Exercise aim
Every line in the data below that includes "archivo" belongs in the answer, copied as it stands.

Provided information
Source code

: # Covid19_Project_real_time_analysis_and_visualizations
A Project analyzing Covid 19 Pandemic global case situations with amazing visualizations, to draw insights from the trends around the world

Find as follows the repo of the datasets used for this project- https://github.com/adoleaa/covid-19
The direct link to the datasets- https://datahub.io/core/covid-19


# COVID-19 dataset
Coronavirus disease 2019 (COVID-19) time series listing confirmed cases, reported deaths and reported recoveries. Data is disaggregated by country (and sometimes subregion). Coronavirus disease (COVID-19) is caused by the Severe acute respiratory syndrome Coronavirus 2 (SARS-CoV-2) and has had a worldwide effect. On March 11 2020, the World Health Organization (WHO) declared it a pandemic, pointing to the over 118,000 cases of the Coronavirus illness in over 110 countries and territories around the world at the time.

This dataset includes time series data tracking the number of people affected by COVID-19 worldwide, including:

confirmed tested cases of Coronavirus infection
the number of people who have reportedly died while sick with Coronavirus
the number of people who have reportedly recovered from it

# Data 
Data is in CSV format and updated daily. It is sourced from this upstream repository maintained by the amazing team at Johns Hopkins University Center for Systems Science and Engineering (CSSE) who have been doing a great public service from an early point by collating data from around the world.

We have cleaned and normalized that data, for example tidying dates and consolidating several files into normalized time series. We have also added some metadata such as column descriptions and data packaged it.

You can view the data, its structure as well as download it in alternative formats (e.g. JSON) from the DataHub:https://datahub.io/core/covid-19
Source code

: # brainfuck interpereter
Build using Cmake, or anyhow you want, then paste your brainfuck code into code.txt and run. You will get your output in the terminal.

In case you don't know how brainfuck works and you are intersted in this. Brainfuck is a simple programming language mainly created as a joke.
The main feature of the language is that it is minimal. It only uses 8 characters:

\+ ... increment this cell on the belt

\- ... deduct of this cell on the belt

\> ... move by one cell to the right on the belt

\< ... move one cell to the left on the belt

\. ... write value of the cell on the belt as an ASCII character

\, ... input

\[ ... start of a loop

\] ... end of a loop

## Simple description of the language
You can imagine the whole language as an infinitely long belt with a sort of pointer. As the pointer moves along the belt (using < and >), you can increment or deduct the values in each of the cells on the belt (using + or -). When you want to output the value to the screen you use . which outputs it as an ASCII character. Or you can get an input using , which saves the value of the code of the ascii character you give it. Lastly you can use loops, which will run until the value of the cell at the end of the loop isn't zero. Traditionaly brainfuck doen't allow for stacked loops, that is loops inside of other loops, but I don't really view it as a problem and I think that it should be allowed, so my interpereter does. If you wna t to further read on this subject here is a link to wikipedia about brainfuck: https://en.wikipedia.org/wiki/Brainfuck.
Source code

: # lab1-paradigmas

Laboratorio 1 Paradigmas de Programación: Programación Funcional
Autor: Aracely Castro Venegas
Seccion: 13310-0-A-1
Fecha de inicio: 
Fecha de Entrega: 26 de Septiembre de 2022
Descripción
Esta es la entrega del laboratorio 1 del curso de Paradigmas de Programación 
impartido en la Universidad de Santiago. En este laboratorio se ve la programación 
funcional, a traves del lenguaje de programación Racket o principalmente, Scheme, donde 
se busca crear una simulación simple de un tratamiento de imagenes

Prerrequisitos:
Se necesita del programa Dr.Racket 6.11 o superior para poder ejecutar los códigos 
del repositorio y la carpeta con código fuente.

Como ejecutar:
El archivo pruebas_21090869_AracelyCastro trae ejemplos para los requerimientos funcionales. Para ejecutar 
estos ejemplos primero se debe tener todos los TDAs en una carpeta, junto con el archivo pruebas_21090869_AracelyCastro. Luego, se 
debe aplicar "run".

Written response
El archivo pruebas_21090869_AracelyCastro trae ejemplos para los requerimientos funcionales. Para ejecutar 
estos ejemplos primero se debe tener todos los TDAs en una carpeta, junto con el archivo pruebas_21090869_AracelyCastro. Luego, se 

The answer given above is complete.